I’ve noticed that the Doctor gets put in oodles of danger in this story. He is forced by the Cybermen to go to Voga with a bomb strapped to back to plant even more bombs in Voga’s core. He gets tied up with Sarah and is stuck on the vacated Nerva, which the Cybermen programmed to crash into Voga. He suffers from the rock slide that Harry unfortunately caused. He was minutes away from being detonated. It’s absolutely crazy. The director of this story was obviously trying to put the Doctor in more peril so the viewers could realise that what the Doctor does is dangerous, and it seems like going from one whirlwind to another.

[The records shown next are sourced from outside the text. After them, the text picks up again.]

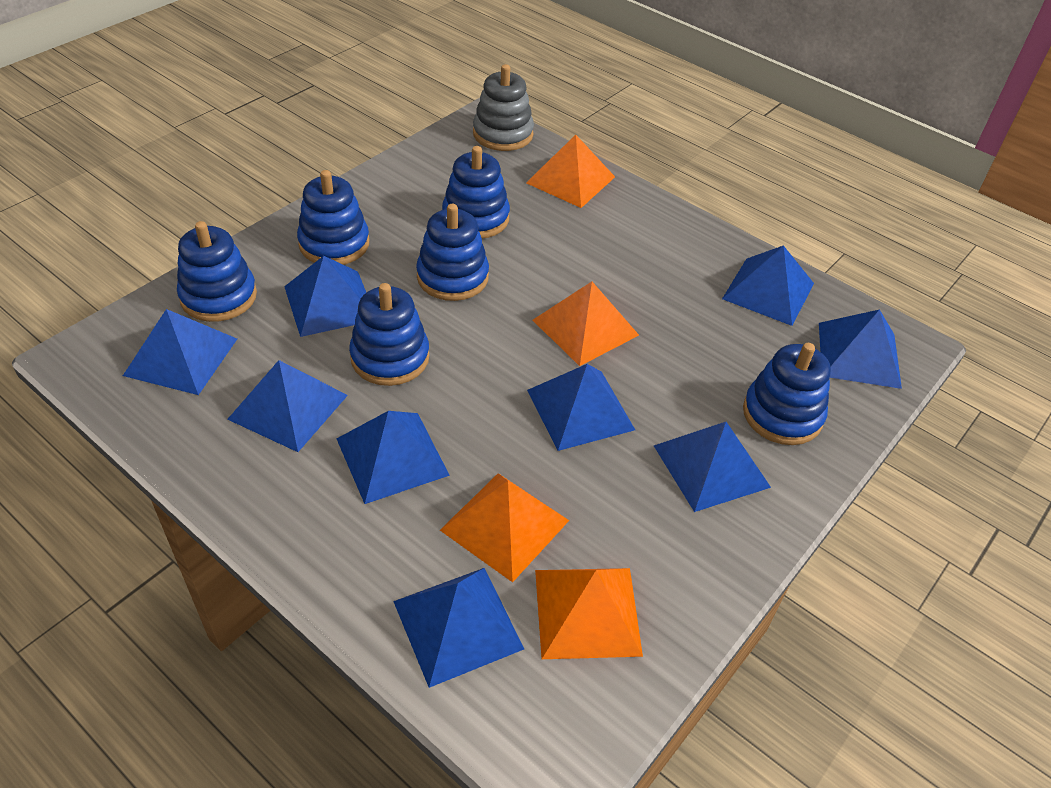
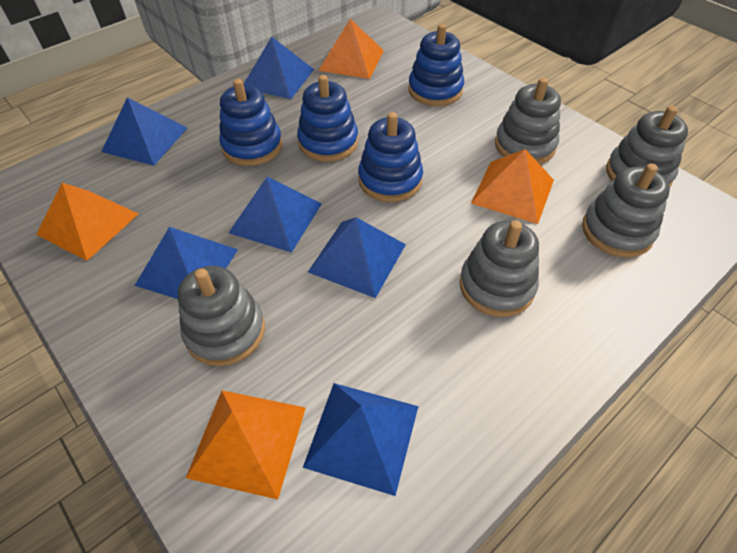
blue pyramid: 9 -> 6
blue stacking toy: 6 -> 4
grey stacking toy: 1 -> 5

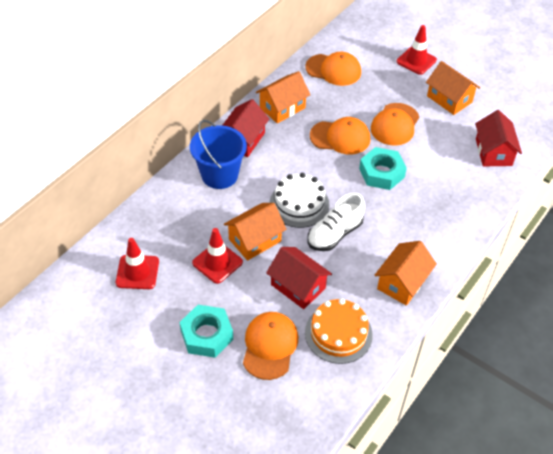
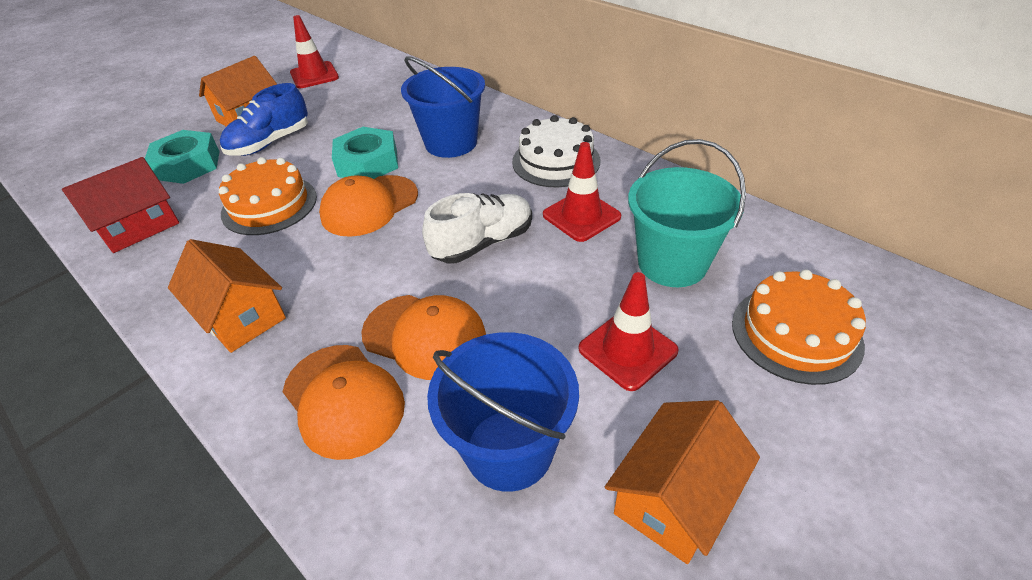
blue bucket: 1 -> 2
blue shoe: 0 -> 1
orange cake: 1 -> 2
orange cap: 4 -> 3
orange house: 4 -> 3
red house: 3 -> 1
turquoise bucket: 0 -> 1

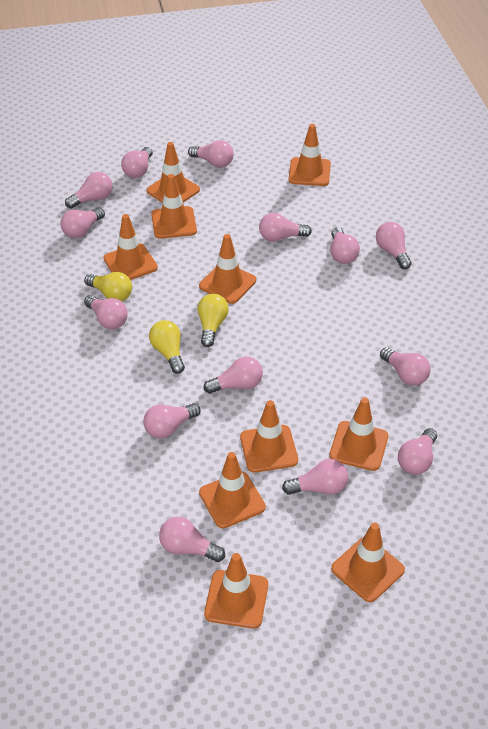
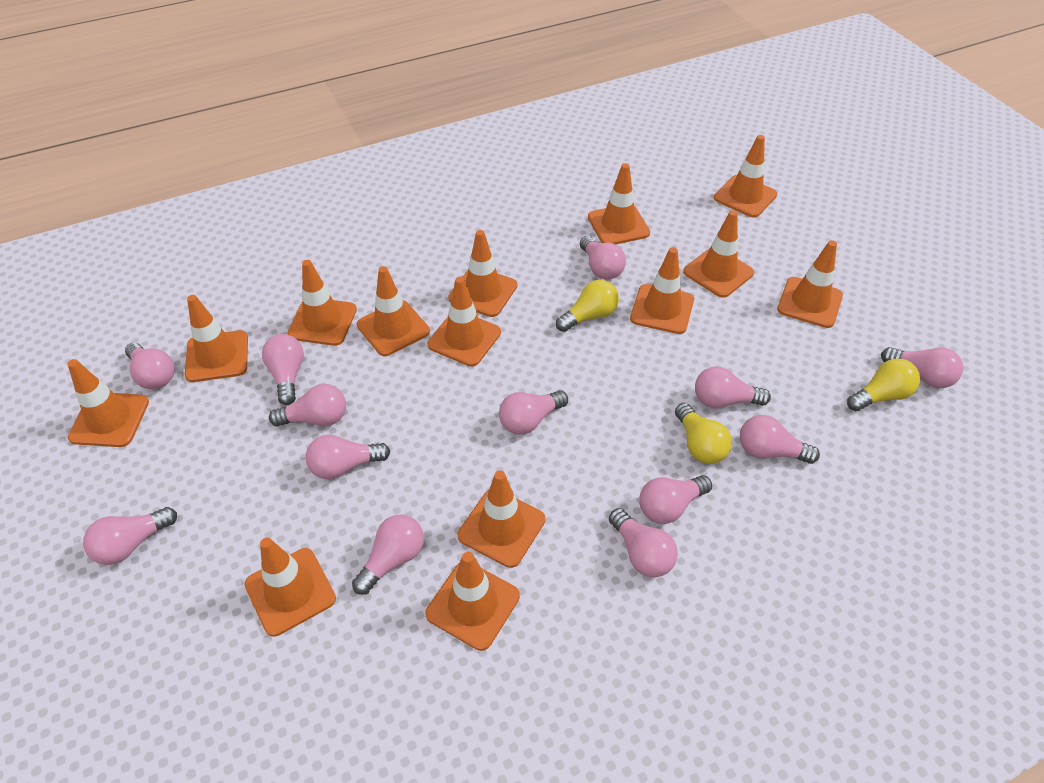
orange traffic cone: 10 -> 14
pink light bulb: 14 -> 13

One thing that kept bothering me was the Gallifreyan symbol for the Seal of Rassilon on the walls of the Vogan structures.
At first, I was thinking, “The Time Lords are here! Whaaaaaaat?” but after the end of the third episode, my hopes gradually diminished with the absence of the Time Lords. Only after the arc finished did I Google search why it was there. Turns out, it’s the Vogan symbol, but the show’s designer liked the symbol and kept it for the Time Lords in future episodes. Darn...
One thing still doesn’t get resolved for me: what happens to space station Nerva? In The Sontaran Experiment two stories back, the astronauts the Doctor was talking to said that Nerva doesn’t exist, that it’s just a legend. So what happens to it? Is there something in this episode that I missed?
Revenge of the Cybermen is the finale of the twelfth season of Doctor Who, and the end of Tom Baker’s first. I must say this story is not particularly as spectacular as its predecessors such as Robot and Genesis of the Daleks, but it does have a certain air of finality to the never-ending adventures of season twelve. Since the Doctor, Sarah, and Harry took off in the TARDIS at the end of Robot, they haven’t had any time to stop and breathe. When I first began my classic Who marathon with Jon Pertwee and Elisabeth Sladen in The Time Warrior, I always thought that the adventures of the Doctor and his companion would be something along the lines of going off on a trip in the TARDIS, wind up on some alien planet, get involved in a tussle with some villainous aliens, and then pop back to UNIT for tea and a discussion about what just happened. Season twelve has definitely widened the playing field for Doctor Who, and I just hope that it won’t fall into a rut in the next season.